**What the task asks**
Repeat each record below exactly, dropping the pictures.

.....

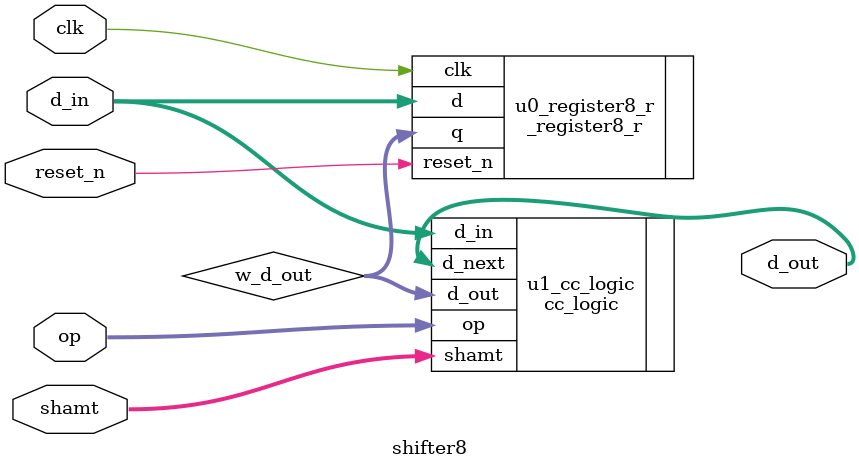
<source format=v>
module shifter8(clk, reset_n, op, shamt, d_in, d_out);
	input clk, reset_n;
	input [2:0] op;
	input [1:0] shamt;
	input [7:0] d_in;
	output [7:0] d_out;
	
	wire [7:0] w_d_out;
	
	_register8_r u0_register8_r(.clk(clk), .reset_n(reset_n), .d(d_in), .q(w_d_out));
	
	cc_logic u1_cc_logic(.op(op), .shamt(shamt), .d_in(d_in), .d_out(w_d_out), .d_next(d_out));	
endmodule

</source>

.....

**Response**
<source format=v>
module shifter8(clk, reset_n, op, shamt, d_in, d_out);
	input clk, reset_n;
	input [2:0] op;
	input [1:0] shamt;
	input [7:0] d_in;
	output [7:0] d_out;
	
	wire [7:0] w_d_out;
	
	_register8_r u0_register8_r(.clk(clk), .reset_n(reset_n), .d(d_in), .q(w_d_out));
	
	cc_logic u1_cc_logic(.op(op), .shamt(shamt), .d_in(d_in), .d_out(w_d_out), .d_next(d_out));	
endmodule

</source>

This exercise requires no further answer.